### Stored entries
════

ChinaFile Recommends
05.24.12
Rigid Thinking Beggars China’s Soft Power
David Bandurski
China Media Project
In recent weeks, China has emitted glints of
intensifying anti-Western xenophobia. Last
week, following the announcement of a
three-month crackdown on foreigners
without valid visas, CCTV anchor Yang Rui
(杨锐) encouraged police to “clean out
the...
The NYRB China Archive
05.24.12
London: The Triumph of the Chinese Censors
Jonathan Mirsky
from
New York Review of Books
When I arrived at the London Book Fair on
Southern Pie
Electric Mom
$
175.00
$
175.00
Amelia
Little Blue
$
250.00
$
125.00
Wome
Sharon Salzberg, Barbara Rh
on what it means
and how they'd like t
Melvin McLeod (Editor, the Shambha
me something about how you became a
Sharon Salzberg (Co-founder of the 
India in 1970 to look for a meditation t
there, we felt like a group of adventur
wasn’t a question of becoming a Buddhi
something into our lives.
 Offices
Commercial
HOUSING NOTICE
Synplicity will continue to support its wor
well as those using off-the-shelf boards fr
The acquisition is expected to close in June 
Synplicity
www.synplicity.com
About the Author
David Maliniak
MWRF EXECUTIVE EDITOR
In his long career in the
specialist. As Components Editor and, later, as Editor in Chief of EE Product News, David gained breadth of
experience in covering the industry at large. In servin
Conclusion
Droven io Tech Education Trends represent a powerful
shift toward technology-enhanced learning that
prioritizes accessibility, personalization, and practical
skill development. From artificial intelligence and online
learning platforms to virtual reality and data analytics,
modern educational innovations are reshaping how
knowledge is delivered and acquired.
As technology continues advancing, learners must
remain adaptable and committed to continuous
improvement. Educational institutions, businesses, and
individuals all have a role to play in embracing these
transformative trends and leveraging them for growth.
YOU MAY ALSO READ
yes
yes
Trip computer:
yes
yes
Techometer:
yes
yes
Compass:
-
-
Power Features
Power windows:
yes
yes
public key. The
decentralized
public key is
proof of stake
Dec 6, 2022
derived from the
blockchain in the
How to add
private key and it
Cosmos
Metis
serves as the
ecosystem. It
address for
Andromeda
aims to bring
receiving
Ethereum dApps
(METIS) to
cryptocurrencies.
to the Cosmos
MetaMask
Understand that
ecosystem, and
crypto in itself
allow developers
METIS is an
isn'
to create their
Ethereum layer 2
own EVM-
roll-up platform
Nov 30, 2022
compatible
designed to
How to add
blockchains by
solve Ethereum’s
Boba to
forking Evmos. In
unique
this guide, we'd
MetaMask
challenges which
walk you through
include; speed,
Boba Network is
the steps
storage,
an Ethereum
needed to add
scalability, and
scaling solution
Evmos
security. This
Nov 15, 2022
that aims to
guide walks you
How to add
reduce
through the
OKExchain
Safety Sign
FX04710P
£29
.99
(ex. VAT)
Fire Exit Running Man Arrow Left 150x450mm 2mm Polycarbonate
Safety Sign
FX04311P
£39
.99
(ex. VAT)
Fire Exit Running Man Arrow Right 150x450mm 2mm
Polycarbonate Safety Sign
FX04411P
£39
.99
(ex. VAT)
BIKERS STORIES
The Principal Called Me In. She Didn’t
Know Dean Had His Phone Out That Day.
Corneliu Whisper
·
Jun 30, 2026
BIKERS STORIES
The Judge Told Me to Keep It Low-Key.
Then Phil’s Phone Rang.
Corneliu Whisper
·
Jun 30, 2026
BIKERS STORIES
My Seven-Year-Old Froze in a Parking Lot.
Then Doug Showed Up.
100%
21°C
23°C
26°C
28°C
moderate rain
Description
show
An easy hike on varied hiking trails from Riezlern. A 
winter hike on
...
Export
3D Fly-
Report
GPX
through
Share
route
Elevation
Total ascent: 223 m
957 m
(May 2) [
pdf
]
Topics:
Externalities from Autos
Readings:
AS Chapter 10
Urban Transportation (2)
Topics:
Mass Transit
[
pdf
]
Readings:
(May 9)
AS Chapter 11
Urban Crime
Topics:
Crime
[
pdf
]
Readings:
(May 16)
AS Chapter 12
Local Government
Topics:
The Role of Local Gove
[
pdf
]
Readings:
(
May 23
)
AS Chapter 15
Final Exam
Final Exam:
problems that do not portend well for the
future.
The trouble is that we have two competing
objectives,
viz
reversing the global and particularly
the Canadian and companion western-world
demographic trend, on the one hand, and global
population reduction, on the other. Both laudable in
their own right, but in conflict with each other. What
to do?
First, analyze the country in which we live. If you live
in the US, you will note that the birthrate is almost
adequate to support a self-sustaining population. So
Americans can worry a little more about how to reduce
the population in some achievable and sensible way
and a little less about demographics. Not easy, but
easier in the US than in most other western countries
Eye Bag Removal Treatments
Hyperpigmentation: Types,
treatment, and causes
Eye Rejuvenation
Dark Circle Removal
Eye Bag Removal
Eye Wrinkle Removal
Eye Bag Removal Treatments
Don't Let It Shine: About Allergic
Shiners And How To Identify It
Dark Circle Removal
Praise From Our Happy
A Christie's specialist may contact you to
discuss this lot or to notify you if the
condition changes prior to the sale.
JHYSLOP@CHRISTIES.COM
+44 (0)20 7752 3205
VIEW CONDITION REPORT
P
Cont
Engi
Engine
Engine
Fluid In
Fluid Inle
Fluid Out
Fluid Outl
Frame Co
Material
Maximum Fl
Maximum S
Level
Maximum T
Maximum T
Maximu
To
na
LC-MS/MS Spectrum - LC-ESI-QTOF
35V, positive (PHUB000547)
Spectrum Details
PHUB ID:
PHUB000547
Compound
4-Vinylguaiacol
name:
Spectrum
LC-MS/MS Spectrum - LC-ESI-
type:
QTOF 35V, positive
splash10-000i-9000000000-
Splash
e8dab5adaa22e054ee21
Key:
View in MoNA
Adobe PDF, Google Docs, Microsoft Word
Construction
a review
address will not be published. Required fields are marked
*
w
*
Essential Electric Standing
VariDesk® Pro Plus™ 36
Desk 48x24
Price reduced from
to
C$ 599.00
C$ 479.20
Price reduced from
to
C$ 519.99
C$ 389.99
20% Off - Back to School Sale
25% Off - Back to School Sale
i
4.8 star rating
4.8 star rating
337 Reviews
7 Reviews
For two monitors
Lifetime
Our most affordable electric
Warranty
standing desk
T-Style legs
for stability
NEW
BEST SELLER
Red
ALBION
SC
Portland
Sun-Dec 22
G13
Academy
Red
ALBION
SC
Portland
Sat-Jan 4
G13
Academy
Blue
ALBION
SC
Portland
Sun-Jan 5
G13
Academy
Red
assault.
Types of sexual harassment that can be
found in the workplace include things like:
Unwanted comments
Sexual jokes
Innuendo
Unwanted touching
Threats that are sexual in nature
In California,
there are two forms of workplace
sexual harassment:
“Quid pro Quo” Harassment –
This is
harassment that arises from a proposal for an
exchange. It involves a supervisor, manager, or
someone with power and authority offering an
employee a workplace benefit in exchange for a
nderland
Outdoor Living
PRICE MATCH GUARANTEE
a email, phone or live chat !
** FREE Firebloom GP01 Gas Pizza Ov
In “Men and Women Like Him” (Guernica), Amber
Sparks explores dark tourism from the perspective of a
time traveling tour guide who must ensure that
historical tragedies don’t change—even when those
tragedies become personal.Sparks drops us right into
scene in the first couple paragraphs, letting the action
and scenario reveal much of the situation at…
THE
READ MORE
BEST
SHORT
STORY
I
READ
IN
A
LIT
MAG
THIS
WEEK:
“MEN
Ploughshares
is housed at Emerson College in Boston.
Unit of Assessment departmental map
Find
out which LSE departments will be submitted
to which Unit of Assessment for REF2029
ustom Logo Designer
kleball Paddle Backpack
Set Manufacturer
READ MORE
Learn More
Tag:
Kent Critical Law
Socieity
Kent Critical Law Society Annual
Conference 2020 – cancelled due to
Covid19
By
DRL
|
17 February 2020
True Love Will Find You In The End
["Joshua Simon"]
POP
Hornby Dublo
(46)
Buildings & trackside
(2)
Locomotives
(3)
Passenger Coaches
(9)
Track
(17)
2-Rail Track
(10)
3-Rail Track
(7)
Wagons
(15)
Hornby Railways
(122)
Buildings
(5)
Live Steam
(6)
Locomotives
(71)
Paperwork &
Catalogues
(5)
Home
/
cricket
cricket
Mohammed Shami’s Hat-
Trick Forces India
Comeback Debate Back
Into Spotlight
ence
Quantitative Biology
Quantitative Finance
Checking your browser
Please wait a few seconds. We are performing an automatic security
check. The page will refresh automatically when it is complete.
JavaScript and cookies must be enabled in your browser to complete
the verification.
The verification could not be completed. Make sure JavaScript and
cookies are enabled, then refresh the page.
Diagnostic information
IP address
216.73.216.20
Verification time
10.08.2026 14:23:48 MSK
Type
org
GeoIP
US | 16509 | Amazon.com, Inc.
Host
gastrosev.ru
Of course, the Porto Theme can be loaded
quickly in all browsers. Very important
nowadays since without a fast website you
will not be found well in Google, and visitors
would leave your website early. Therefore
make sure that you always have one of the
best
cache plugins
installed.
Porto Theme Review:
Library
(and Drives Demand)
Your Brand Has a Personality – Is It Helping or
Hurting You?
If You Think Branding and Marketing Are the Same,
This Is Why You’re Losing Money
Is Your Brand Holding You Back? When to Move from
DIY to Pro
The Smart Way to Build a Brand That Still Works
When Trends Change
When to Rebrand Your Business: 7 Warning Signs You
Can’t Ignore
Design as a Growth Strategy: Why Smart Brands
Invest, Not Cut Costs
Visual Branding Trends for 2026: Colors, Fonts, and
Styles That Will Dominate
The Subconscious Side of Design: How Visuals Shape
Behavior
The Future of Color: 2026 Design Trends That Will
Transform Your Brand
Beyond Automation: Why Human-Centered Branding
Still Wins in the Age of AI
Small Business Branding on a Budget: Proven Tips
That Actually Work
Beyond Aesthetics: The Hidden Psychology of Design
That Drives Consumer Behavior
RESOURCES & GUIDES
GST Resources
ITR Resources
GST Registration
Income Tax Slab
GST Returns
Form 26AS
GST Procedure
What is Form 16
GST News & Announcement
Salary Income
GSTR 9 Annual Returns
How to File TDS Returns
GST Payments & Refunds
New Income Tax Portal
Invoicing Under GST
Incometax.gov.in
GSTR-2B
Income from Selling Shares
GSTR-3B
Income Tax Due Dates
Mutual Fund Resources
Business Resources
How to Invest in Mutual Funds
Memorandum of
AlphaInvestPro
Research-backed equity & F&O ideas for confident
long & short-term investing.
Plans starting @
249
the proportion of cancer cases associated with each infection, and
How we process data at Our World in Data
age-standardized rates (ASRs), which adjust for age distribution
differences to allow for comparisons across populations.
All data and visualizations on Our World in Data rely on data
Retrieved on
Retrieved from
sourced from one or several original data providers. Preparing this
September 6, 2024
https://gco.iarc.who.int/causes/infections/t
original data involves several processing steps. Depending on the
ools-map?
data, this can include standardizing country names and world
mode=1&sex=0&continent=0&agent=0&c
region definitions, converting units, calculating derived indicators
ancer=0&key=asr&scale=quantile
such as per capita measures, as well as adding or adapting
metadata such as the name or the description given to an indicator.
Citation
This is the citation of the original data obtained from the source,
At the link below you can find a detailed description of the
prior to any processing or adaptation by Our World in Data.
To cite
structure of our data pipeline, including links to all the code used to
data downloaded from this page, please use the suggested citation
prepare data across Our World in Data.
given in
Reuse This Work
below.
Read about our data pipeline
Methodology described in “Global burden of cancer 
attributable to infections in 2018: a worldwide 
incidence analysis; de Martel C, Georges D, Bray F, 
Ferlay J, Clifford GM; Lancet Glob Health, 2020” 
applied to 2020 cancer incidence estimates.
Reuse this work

════

### TASK REQUIREMENTS
Transcribe the items word for word, from their very beginning down through the line containing "Sharon Salzberg (Co-founder of the", including that line.

### ANSWER BELOW
ChinaFile Recommends
05.24.12
Rigid Thinking Beggars China’s Soft Power
David Bandurski
China Media Project
In recent weeks, China has emitted glints of
intensifying anti-Western xenophobia. Last
week, following the announcement of a
three-month crackdown on foreigners
without valid visas, CCTV anchor Yang Rui
(杨锐) encouraged police to “clean out
the...
The NYRB China Archive
05.24.12
London: The Triumph of the Chinese Censors
Jonathan Mirsky
from
New York Review of Books
When I arrived at the London Book Fair on
Southern Pie
Electric Mom
$
175.00
$
175.00
Amelia
Little Blue
$
250.00
$
125.00
Wome
Sharon Salzberg, Barbara Rh
on what it means
and how they'd like t
Melvin McLeod (Editor, the Shambha
me something about how you became a
Sharon Salzberg (Co-founder of the 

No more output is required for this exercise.